─── Text block
Yes, but it's hard to find the time between one's commitments as a dilettante. :thumbsup:


----------



## Special Eyes (Feb 2, 2011)

Take a weekender to Italy and see what THEY have to say about the Pino's. You might come back with one.....


----------



## terry b (Jan 29, 2004)

I think in this day and age when many frames are coming out of the same outsourced manufacturers, the true value of the brand is slowly being minimized. "Legendary" bikes like Pinarello were coveted because they came out of little shops in small town Italy where the welders sat on wooden buckets out back, cigarette dangling on their lips and a black beret on their heads, building some frame that was going to be ridden by local boy Fabio Punchiertelli in the upcoming Giro. Their value was due to their exclusivity, their palmares and their craftsmanship.

Now they get stamped out in the same place as Ridleys and Scotts and Giants and a host of others, known and not so well known. Today it all boils down to the looks and what's left of their legend. 

So the value is how much they shrink your wallet and how hard they pull your heartstrings because they pretty much all ride the same.


----------



## ciclisto (Nov 8, 2005)

get a Trek madone a real good frame and then you can sell it to the french as an exotic.


----------



## terbennett (Apr 1, 2006)

maxxevv said:


> Guys, please read my post in the correct context of things :
> "...dollar for dollar, they make 'better value' top-end bikes than most italian brands. "
> Note the crucial..." 'better value' top-end bikes " portion.


I did but I don't see it. Time is expensive and looking at their framesets, they cost as much as Pinarello and Colnago. In fact, they have at least two framesets, that I saw, that cost more than the Pinarello and Colnago's top framesets.


----------



## maximum7 (Apr 24, 2008)

DiegoMontoya said:


> This. +10000.


Actually this *MINUS* 1

He's looking a a FP2 or the new Duo. 
A Scott CR1 
and hopefully a Look 566.

All bike that are nowhere near even an entry level TIME or Cyfac. 




> I think in this day and age when many frames are coming out of the same outsourced manufacturers, the true value of the brand is slowly being minimized. "Legendary" bikes like Pinarello were coveted because they came out of little shops in small town Italy where the welders sat on wooden buckets out back, cigarette dangling on their lips and a black beret on their heads, building some frame that was going to be ridden by local boy Fabio Punchiertelli in the upcoming Giro. Their value was due to their exclusivity, their palmares and their craftsmanship.
> 
> Now they get stamped out in the same place as Ridleys and Scotts and Giants and a host of others, known and not so well known. Today it all boils down to the looks and what's left of their legend.
> 
> ...


I disagree.

Things evolve and processes change. Just because something isn't made in the basement of some guys house while smoking, has nothing to do with "losing soul".

They still spend hours, and in some cases years, designing these bikes. Sure it's in front of a computer, but who cares. Their hands are using different tools, but they're still using their minds. They sure as hell just don't call China up and say, "Send us over some of them plastic frames that you got".
Have you lost your value because you wrote your opinion on the computer instead of the old fashion way by mailing in something that you wrote with paper and a pen while smoking? I don't think you have.

Pinarello and TIME and LOOK are still very coveted bikes where I live.
──────
─── Provided information
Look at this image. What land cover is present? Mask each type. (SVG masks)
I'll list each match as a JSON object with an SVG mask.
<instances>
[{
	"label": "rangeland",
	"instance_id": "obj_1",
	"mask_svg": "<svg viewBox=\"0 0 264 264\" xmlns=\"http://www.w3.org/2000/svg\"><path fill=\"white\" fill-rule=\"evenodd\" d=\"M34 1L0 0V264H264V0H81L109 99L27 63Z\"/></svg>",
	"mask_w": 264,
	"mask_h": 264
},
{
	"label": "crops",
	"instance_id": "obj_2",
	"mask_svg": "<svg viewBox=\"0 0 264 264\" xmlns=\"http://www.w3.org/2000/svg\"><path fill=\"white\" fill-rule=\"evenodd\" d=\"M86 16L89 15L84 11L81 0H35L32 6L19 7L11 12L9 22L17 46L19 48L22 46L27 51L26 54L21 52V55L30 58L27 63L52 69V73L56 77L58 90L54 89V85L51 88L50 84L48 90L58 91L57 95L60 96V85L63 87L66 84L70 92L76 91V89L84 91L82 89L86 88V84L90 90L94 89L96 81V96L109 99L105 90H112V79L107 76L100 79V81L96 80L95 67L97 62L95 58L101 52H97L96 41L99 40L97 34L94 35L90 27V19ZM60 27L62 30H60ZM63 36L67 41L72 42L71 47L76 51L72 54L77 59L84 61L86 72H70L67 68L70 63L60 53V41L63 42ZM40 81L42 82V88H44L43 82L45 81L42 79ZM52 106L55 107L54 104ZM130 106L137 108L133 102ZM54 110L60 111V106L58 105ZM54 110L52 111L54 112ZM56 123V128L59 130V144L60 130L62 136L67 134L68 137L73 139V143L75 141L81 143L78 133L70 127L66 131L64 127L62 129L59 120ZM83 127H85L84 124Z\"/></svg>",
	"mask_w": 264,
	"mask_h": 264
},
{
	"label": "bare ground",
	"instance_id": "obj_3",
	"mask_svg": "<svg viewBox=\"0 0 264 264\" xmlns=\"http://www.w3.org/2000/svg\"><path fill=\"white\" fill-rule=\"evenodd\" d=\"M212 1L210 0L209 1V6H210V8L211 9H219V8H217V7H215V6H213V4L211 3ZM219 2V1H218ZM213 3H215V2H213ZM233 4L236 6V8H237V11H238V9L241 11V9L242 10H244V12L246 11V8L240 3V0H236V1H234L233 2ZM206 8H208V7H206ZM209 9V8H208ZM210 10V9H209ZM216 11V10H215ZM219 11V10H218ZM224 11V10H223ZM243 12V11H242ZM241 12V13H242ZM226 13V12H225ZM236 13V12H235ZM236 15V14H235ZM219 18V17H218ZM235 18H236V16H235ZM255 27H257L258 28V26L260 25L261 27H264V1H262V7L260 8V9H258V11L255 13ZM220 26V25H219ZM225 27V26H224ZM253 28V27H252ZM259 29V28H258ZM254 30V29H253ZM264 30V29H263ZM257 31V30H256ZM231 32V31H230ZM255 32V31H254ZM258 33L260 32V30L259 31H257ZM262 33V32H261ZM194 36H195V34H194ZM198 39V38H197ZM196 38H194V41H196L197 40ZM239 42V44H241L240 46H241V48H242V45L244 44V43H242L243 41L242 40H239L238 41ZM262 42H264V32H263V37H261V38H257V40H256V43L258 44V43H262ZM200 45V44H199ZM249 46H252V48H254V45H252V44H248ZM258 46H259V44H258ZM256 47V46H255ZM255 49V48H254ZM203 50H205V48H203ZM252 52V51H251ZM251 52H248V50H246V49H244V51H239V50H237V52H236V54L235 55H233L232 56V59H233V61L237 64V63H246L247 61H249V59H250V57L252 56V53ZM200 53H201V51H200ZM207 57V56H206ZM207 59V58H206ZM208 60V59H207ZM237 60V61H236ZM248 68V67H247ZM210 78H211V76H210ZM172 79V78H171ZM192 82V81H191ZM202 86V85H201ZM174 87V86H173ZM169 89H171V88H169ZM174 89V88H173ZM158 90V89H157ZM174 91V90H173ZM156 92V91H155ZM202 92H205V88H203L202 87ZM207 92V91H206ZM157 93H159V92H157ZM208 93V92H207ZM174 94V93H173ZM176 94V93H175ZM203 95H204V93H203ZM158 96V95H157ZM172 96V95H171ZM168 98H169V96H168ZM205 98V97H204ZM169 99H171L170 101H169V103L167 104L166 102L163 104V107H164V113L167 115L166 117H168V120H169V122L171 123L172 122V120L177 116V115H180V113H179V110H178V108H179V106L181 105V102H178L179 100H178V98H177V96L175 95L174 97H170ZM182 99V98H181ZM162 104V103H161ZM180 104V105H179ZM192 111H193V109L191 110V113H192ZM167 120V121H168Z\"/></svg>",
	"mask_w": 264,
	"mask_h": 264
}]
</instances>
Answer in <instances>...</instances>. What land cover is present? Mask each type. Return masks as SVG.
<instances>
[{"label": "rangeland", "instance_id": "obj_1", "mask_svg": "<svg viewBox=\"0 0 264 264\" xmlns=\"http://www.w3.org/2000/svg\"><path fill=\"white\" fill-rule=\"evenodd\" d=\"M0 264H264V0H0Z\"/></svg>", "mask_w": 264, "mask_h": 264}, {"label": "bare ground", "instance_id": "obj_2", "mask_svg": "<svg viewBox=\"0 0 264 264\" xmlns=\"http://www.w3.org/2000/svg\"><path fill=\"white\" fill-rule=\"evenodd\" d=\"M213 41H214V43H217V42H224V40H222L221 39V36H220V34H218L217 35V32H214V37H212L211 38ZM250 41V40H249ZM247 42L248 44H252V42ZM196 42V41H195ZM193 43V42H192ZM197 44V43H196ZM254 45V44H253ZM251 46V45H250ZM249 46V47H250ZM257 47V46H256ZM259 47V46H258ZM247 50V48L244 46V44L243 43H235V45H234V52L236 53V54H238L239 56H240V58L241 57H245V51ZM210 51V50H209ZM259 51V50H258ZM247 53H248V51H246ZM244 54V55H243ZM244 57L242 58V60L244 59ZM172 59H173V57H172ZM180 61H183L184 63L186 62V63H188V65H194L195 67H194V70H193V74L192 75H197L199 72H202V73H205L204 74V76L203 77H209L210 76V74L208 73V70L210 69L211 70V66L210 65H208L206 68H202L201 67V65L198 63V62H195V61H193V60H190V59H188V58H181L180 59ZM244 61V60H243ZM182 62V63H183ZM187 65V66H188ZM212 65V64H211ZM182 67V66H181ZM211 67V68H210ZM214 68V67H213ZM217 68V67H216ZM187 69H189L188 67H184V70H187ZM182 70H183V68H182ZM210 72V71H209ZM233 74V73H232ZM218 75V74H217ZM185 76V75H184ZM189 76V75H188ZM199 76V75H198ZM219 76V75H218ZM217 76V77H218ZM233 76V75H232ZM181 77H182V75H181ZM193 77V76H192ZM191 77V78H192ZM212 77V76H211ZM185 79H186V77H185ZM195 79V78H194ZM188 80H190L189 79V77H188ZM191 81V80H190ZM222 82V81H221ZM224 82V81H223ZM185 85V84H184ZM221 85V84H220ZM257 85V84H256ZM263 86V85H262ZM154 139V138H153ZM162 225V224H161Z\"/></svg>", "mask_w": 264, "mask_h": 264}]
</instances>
──────
Objective 1 |
In the bike-brand forum thread, which two brands does terbennett say Time's framesets cost as much as?
Objective 2 |
Using the bike-brand forum thread, explain why terry b thinks the true value of a brand is shrinking.
Objective 3 |
Carry on the bike-brand forum thread from its last post.

Right answer 1 |
Pinarello and Colnago.

Right answer 2 |
Many frames now come out of the same outsourced manufacturers, so bikes like Pinarello are made in the same place as Ridleys, Scotts, Giants and others. Their value once came from exclusivity, palmares and craftsmanship in small Italian shops. Now it comes down to looks and what's left of the legend.

Right answer 3 |
----------



## Bill2 (Oct 14, 2007)

arndogg said:


> I personally like pinarellos. I was considering one, but I ended up with a wilier izoard when I was in the market a 4 years ago. One of the things that drew me to those 2 brands is that you won't see the same bike everytime you head out on your ride, at least not where I ride.


True, it varies with location. Here (not far from Treviso) every other bike I see is Pinarello. Refreshing to see a Colnago, for example, now and then.


----------



## bouge-bouge (Aug 10, 2004)

You can learn more about Cyfac here: Expertly crafted bicycle frames. Carbon fiber, aluminum, steel and titanium custom framesets made in France | Cyfac and Cyfac | Le Blog - Cyfac's Le Blog

We offer the frames through our network of dealers in the US and you can also go to France and visit the factory/pick up a bike there.


----------



## knightev (Sep 22, 2011)

i think i might have to take a trip to the Loire and check out the Cyfac stuff, seeing as it is so close to paris... i have been reading up on them and i like what i see so far.

maybe a trip to italy, too, but that will take a bit more planning...

i read up on the Wilier Izoard, too, and that got some great reviews, plus it is more affordable than the Pina and Look... 

the problem with Cyfac, i think, is that i am not looking to drop a bunch of cash... i was looking at entry level Pinarellos, so my price range might not transfer very well to Cyfac. we will see...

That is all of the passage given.